Quant à la politique arabe dans son ensemble, force est de constater un déplacement des relations au bénéfice d’une Arabie Saoudite, incarnation du fondamentalisme. Nos concitoyens ont ainsi bien de la peine à saisir les véritables enjeux qui traversent ces conflits dont la résolution paraît impossible dans cet enchevêtrement de causes et d’effets. Cette région du Moyen-Orient qui englobe les pays du Levant autour desquels se trouvent la péninsule arabique au sud-est, la Turquie au nord-ouest, l’Egypte au sud-ouest et l’Iran au nord-est, reste bien difficile à appréhender. Mais on retrouve des clés de lecture des conflits qui traversent ce Moyen-Orient en parcourant cet atlas du Moyen-Orient (1) rédigé par Jean-Paul Chagnollaud et Pierre Blanc. Ce dernier, enseignant chercheur en géopolitique à Sciences-Po Bordeaux et Bordeaux Sciences-Agro et rédacteur en chef de la revue Confluences Méditerranée, était vendredi dernier l’invité du cercle des travailleurs de Brocas les Forges dans les Landes.

Après avoir dessiné la carte et retracé l’histoire du Moyen-Orient, Pierre Blanc a présenté les quatre points incontournables qui donnent les clés de lecture des conflits en œuvre : l’arrière plan géopolitique, le passage de l’islamisme au djihadisme, les divisions religieuses au sein de l’Islam entre Sunnites et Chiites notamment et la question palestinienne.

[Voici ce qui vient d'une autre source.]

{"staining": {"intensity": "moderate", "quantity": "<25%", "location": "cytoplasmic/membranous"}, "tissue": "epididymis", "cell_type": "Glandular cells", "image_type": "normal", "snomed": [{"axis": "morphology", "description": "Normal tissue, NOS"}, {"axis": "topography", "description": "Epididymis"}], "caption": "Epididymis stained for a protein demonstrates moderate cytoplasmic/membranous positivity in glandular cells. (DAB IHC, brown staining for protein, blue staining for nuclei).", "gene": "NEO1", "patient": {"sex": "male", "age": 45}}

Il faut remonter à l’effondrement de l’empire Ottoman pour comprendre l’incohérence de ces Etats sans nation et de ces nations sans Etat. La « malédiction pétrolière » a aiguisé, pour sa part, les appétits de puissance et instrumentalisé les Etats-Nations dans cette mosaïque ethno-religieuse avec l’émergence de l’islamisme, cette idéologie politique encadrant la société qui procède du religieux et conduit au Djihad. Les printemps arabes de 2011 avaient entamé la fin d’un cycle politique de cinquante ans en Egypte et dans ces régimes en voie d’épuisement. Ces révolutions signaient la fin du nationalisme arabe dans des Etats en proie à la corruption, à l’autoritarisme et à l’immobilisme et laissaient place à la victoire de Frères musulmans en Egypte à la suite d’une longue histoire d’émergence d’un islamisme qui travaille les sociétés arabes depuis un siècle.  Plus près de nous, les tensions régionales s’expliquent aussi par l’histoire des conflits en Egypte dans les années cinquante (le canal de Suez), en Afghanistan dans les années quatre vingt (les rebelles afghans contre l’URSS), dans les pays du Golfe (première guerre au nom du droit et deuxième guerre au faux prétexte de la prétendue détention d’arme nucléaire par l’Irak), en Syrie avec la guerre civile en œuvre, puis avec l’émergence, en juin 2014, de Daesch  - dont on connaît à présent toute la capacité de nuisance criminelle et terroriste en son sein et dans le monde -  . L’Arabie saoudite mérite un examen particulier en raison de sa place et de son influence dans la région tant du point de vue religieux que diplomatique. On doit aussi considérer la question palestinienne – toujours dans l’impasse malgré les accords d’Oslo de 1993 – qui concentre et nourrit ces fortes tensions régionales.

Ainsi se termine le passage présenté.